Shortly before this the lords of justiciary were required to intervene in another curious Glasgow affair. In a circuit court at Jedburgh, eight gipsies, six of them women, some of them aged, and one of them with a child, had been sentenced to be transported to the plantations, as "habit and repute gipsies, sorners, etc." They had been brought to Glasgow and lodged in the Tolbooth to await shipment, but no shipowner or shipmaster would take them on the mere prospect of receiving payment for them from the colonists. Glasgow promptly complained of the burden of supporting criminals with whose delinquencies the city had no concern, and the lords of justiciary, considering that it would cost more to keep the gipsies in prison than to pay for their transport, agreed to expend £13 for their passage to Virginia. The merchants who agreed to accept the freight were James Lees, Charles Crawford, and Robert Buntine of Ardoch, and the Border nomads were duly embarked on the good ship Greenock, James Watson, commander, and sent to form part of the population of the New World. [Ibid. 1st Jan. 1715.]

No more than two months after this incident the Tolbooth was apparently the scene of another occurrence, which may have furnished Sir Walter Scott with the suggestion for the scene in his romance of Rob Roy, which has made the old prison and court-house of Glasgow famous for all time. The Highland cateran might quite well, indeed, have been the actual moving cause of the incident. In the year 1715 he was, as a matter of fact, at the height of his activities, and the novelist was not exercising much stretch of fancy in making him appear mysteriously in the Tolbooth of Glasgow.

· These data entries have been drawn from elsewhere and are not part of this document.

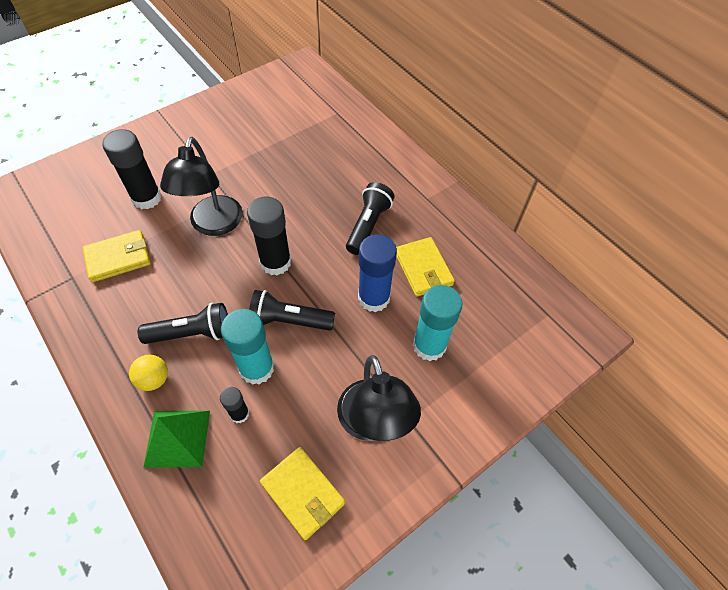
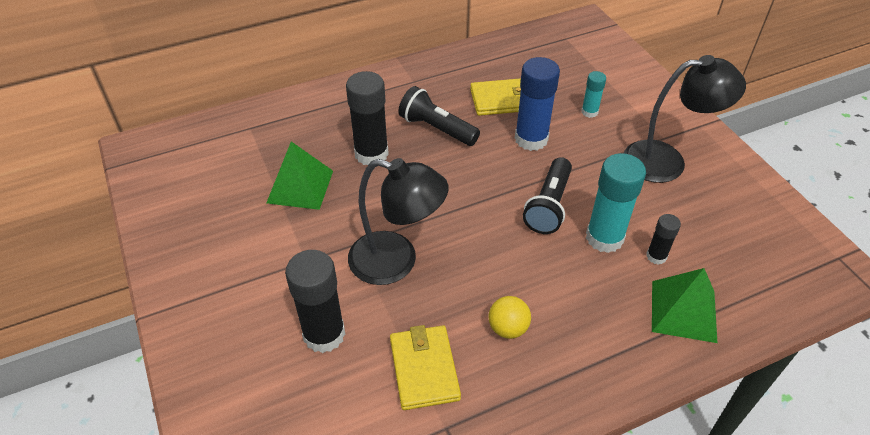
camera: 75 degrees left, 10 degrees down
yellow ball [129,355,168,391] -> yellow ball moved to [489,296,531,339]
black flashlight [138,303,228,344] -> none
black glue stick [247,197,291,275] -> black glue stick moved to [346,71,389,165]
yellow wallet [260,447,345,540] -> none
turquoise glue stick [413,285,463,361] -> turquoise glue stick [581,71,606,118], size x0.53
none -> green pyramid [267,141,333,210]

The incident which Scott describes seems to have been pretty much the incident which actually occurred. All the world remembers how Rob Roy's henchman, "the Dougal Cratur," as turnkey of the prison, first secured his chief's escape from the dungeon, and then returned to throw his keys with derision and defiance at Bailie Nicol Jarvie's feet. The actual sequel to the story would seem to be furnished by the Town Council records. These narrate that the town's jailor, James Montgomery, had made a habit of absenting himself from his post, and had entrusted the keeping of the prison to a servant who had given no guarantee for his good faith. The behaviour of that servant had proved unsatisfactory, and the magistrates had found it necessary to place the keys in the hands of one of the town's officers. The Town Council thereupon required Montgomery to find caution within a week, both for himself and for any new servant he might appoint, on pain of immediate dismissal from his post. With this demand the jailor immediately complied, among his sureties being such well-known personages as Sir James Hamilton of Rosehall, Colin Campbell of Blythswood, John Walkinshaw of Barrowfield, and John Wallace of Elderslie. [Ibid. 28th March and 12th April, 1715.] Sir Walter Scott, in one of his many visits to Glasgow, may have been told details of the occurrence which have now been forgotten. The incident seems to be only another proof of the closeness with which the Waverley Novels, even in matters of minor detail, were founded on historic fact.